**Written task**
Could you put every line of the records below into a JSON list of strings, one string per line and no blank lines?

**Dataset rows**
• • • • • • •
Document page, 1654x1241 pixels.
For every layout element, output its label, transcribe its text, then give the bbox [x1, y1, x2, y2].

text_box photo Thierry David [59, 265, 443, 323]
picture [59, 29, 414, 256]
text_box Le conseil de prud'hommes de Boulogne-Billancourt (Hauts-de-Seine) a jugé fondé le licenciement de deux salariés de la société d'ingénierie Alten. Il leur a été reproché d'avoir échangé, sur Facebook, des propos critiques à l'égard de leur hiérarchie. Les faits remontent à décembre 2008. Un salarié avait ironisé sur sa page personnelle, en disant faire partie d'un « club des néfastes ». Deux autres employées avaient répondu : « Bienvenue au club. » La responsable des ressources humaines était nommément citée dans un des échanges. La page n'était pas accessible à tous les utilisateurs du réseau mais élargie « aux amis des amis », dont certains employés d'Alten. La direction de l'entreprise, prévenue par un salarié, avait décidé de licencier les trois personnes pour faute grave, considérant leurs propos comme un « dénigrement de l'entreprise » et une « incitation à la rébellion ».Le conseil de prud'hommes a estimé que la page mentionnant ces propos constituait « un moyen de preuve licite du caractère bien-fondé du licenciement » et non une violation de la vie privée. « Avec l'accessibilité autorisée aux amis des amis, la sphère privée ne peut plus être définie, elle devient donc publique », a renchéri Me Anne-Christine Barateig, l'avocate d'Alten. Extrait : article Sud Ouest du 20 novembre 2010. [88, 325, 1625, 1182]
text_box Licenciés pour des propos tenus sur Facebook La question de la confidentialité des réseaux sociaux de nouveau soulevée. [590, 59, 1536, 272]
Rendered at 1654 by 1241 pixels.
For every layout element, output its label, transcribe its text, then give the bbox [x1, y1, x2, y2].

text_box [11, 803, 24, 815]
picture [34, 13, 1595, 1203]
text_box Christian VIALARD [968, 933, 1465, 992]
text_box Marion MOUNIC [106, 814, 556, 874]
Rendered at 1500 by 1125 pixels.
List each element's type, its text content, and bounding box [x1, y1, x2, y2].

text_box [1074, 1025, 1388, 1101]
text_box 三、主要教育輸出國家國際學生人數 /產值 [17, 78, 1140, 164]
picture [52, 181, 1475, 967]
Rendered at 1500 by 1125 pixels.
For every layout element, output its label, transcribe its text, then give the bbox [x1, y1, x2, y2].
• • • • • • •
**Output for this task**
[
  "Document page, 1654x1241 pixels.",
  "For every layout element, output its label, transcribe its text, then give the bbox [x1, y1, x2, y2].",
  "text_box photo Thierry David [59, 265, 443, 323]",
  "picture [59, 29, 414, 256]",
  "text_box Le conseil de prud'hommes de Boulogne-Billancourt (Hauts-de-Seine) a jugé fondé le licenciement de deux salariés de la société d'ingénierie Alten. Il leur a été reproché d'avoir échangé, sur Facebook, des propos critiques à l'égard de leur hiérarchie. Les faits remontent à décembre 2008. Un salarié avait ironisé sur sa page personnelle, en disant faire partie d'un « club des néfastes ». Deux autres employées avaient répondu : « Bienvenue au club. » La responsable des ressources humaines était nommément citée dans un des échanges. La page n'était pas accessible à tous les utilisateurs du réseau mais élargie « aux amis des amis », dont certains employés d'Alten. La direction de l'entreprise, prévenue par un salarié, avait décidé de licencier les trois personnes pour faute grave, considérant leurs propos comme un « dénigrement de l'entreprise » et une « incitation à la rébellion ».Le conseil de prud'hommes a estimé que la page mentionnant ces propos constituait « un moyen de preuve licite du caractère bien-fondé du licenciement » et non une violation de la vie privée. « Avec l'accessibilité autorisée aux amis des amis, la sphère privée ne peut plus être définie, elle devient donc publique », a renchéri Me Anne-Christine Barateig, l'avocate d'Alten. Extrait : article Sud Ouest du 20 novembre 2010. [88, 325, 1625, 1182]",
  "text_box Licenciés pour des propos tenus sur Facebook La question de la confidentialité des réseaux sociaux de nouveau soulevée. [590, 59, 1536, 272]",
  "Rendered at 1654 by 1241 pixels.",
  "For every layout element, output its label, transcribe its text, then give the bbox [x1, y1, x2, y2].",
  "text_box [11, 803, 24, 815]",
  "picture [34, 13, 1595, 1203]",
  "text_box Christian VIALARD [968, 933, 1465, 992]",
  "text_box Marion MOUNIC [106, 814, 556, 874]",
  "Rendered at 1500 by 1125 pixels.",
  "List each element's type, its text content, and bounding box [x1, y1, x2, y2].",
  "text_box [1074, 1025, 1388, 1101]",
  "text_box 三、主要教育輸出國家國際學生人數 /產值 [17, 78, 1140, 164]",
  "picture [52, 181, 1475, 967]",
  "Rendered at 1500 by 1125 pixels.",
  "For every layout element, output its label, transcribe its text, then give the bbox [x1, y1, x2, y2]."
]